In the language of the textbook, the behaviors of shrimp on a treadmill can be called an operationalization, in this case, as a way to operationalize the variable "reaction to water quality." On the surface, some research operationalizations can seem silly, but they almost always represent something more serious.
Rather than criticize how frivolous an operationalization is, we should ask how well that operationalization represents the construct it is meant to measure (that is, we should interrogate its construct validity).
The same story gives another example of a "silly study" that was attacked by some critics:
[One] group has also criticized other government-funded studies, including a National Institutes of Health grant for measuring nicotine exposure in toenail clippings. "They used recovery money, money that was meant to more or less stimulate the economy," says Lafferty. "Interesting use of money — mailing in toenail clippings."
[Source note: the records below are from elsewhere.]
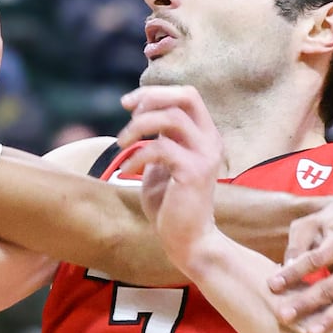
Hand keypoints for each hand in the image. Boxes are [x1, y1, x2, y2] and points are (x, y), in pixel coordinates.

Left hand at [118, 87, 221, 272]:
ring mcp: (205, 156)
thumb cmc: (170, 204)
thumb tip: (142, 114)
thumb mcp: (162, 163)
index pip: (187, 95)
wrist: (187, 240)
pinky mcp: (194, 173)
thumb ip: (159, 139)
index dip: (156, 92)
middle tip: (127, 113)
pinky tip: (127, 169)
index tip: (128, 104)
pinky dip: (137, 155)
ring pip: (172, 118)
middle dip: (152, 97)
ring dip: (138, 126)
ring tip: (121, 143)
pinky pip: (160, 149)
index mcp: (204, 136)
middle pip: (186, 96)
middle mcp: (210, 141)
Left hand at [267, 202, 332, 332]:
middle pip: (329, 287)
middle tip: (283, 316)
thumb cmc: (326, 224)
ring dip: (329, 320)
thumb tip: (286, 268)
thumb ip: (297, 245)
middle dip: (305, 303)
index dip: (292, 273)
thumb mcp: (308, 224)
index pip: (313, 261)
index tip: (272, 285)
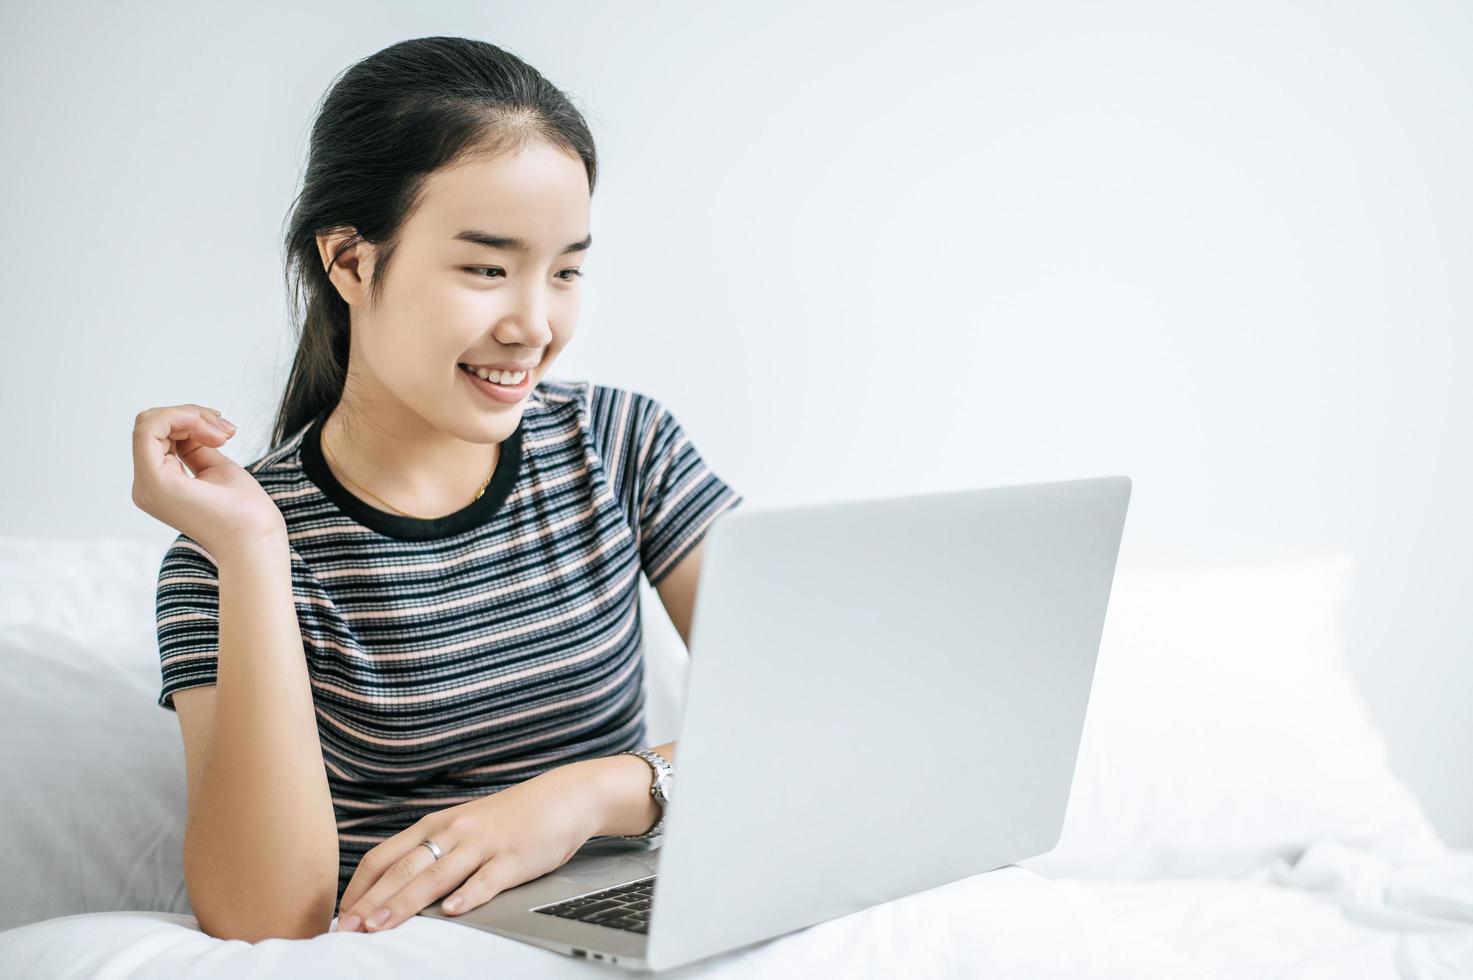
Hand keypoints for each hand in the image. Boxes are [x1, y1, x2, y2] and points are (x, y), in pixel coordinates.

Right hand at [130, 404, 286, 558]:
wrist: (256, 538)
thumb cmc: (245, 510)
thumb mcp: (216, 468)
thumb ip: (195, 447)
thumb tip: (187, 424)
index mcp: (160, 484)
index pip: (157, 434)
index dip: (190, 420)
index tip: (225, 432)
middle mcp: (146, 486)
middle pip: (151, 425)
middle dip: (191, 415)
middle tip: (226, 431)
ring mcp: (147, 485)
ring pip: (148, 423)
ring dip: (191, 416)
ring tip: (224, 434)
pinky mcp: (155, 481)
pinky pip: (149, 430)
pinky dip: (181, 418)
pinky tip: (211, 431)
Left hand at [336, 761, 606, 932]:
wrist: (563, 797)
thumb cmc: (510, 818)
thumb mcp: (463, 828)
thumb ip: (432, 852)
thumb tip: (393, 888)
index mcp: (436, 825)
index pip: (384, 856)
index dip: (360, 887)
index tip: (340, 915)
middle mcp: (453, 832)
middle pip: (403, 869)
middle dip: (371, 902)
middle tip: (347, 930)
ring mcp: (483, 844)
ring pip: (436, 875)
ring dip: (404, 903)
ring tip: (380, 926)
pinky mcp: (513, 857)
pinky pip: (487, 879)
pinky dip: (468, 895)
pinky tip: (453, 911)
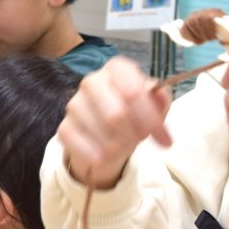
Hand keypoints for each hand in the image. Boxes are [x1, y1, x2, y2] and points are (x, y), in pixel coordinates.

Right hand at [56, 56, 172, 188]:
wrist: (106, 133)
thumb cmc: (133, 113)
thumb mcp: (153, 104)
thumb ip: (160, 98)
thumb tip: (160, 93)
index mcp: (116, 69)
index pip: (132, 91)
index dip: (150, 119)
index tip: (164, 139)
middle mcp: (91, 81)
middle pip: (116, 115)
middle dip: (135, 135)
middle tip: (140, 140)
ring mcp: (74, 104)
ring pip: (104, 137)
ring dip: (120, 148)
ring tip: (123, 144)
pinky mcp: (64, 128)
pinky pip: (88, 151)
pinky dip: (103, 159)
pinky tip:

That use of recovery funds was defended by Lawrence Tabak, deputy director of the National Institutes of Health. And he says the toenail study has an important goal that its critics didn't mention — trying to assess people's risk of lung cancer.
Consider the example above. What variable are the researchers operationalizing by measuring the qualities of toenail clipplings? What other measures, or operationalizations, could they also use to meausre the same construct? What evidence would support the construct validity of the toenail clipping measure?